31. A method of treating a subject, comprising administering to the subject an anti-metastatic disease treatment, optionally, wherein the anti-metastatic disease treatment comprises a PARP inhibitor or Gemcitabine, when the subject exhibits a high combined score of metastatic potential, relative to the combined control score, or administering to the subject a therapy that targets the immune cells at the metastatic niche, such as phosphodiesterase 5 (PDE-5) or COX-2 inhibitors that inhibit the functionality of myeloid derived suppressor cells, when the subject exhibits an intermediate combined score of metastatic potential, relative to the combined control score.
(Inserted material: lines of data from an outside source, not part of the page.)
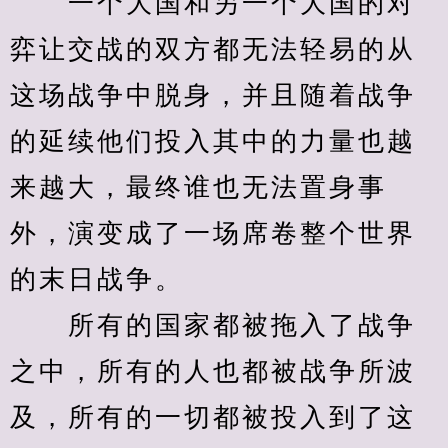
　　一个大国和另一个大国的对
弈让交战的双方都无法轻易的从
这场战争中脱身，并且随着战争
的延续他们投入其中的力量也越
来越大，最终谁也无法置身事
外，演变成了一场席卷整个世界
的末日战争。
　　所有的国家都被拖入了战争
之中，所有的人也都被战争所波
及，所有的一切都被投入到了这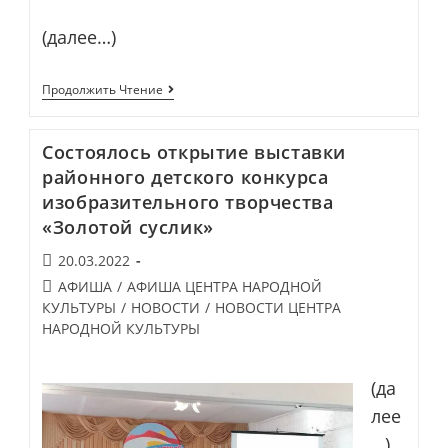
(далее…)
ВЕСНА
Продолжить Чтение
ТЕАТРАЛЬНАЯ
2022!
Состоялось открытие выставки
районного детского конкурса
изобразительного творчества
«Золотой суслик»
Запись
20.03.2022
опубликована:
Post
АФИША
/
АФИША ЦЕНТРА НАРОДНОЙ
category:
КУЛЬТУРЫ
/
НОВОСТИ
/
НОВОСТИ ЦЕНТРА
НАРОДНОЙ КУЛЬТУРЫ
(да
лее
…)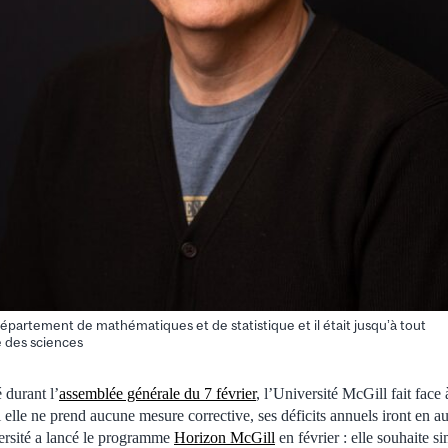
partement de mathématiques et de statistique et il était jusqu’à tout
 des sciences
durant l’
assemblée générale du 7 février
, l’Université McGill fait face 
Si elle ne prend aucune mesure corrective, ses déficits annuels iront en 
ersité a lancé le programme
Horizon McGill
en février : elle souhaite sim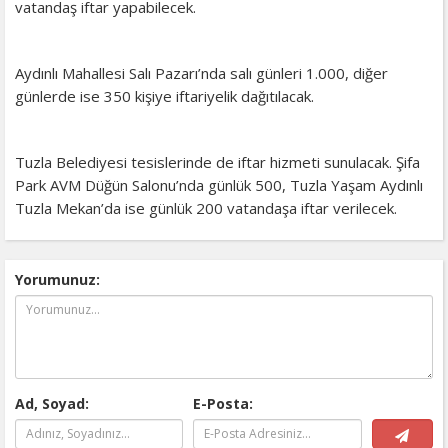
vatandaş iftar yapabilecek.
Aydınlı Mahallesi Salı Pazarı’nda salı günleri 1.000, diğer
günlerde ise 350 kişiye iftariyelik dağıtılacak.
Tuzla Belediyesi tesislerinde de iftar hizmeti sunulacak. Şifa
Park AVM Düğün Salonu’nda günlük 500, Tuzla Yaşam Aydınlı
Tuzla Mekan’da ise günlük 200 vatandaşa iftar verilecek.
Yorumunuz:
Ad, Soyad:
E-Posta:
32. The method of any one of the preceding claims, wherein the sample obtained from a synthetically-engineered pMN implanted in the subject comprises immune cells, stromal cells, or a combination thereof, optionally, wherein the sample obtained from the synthetically-engineered pMN substantially lacks tumor cells or cancer cells.

33. The method of any one of the preceding claims, wherein the synthetically-engineered pMN is implanted in a lung, liver, brain, bone, peritoneum, omental fat, muscle, or lymph node of the subject.

34. The method of any one of the preceding claims, comprising measuring different cell populations in the sample and/or measuring tumor cell populations in the sample, in addition to or instead of measuring a level of expression of a gene, an RNA or a protein, in a sample obtained from a synthetically-engineered pre-metastatic niche (pMN) implanted in the subject.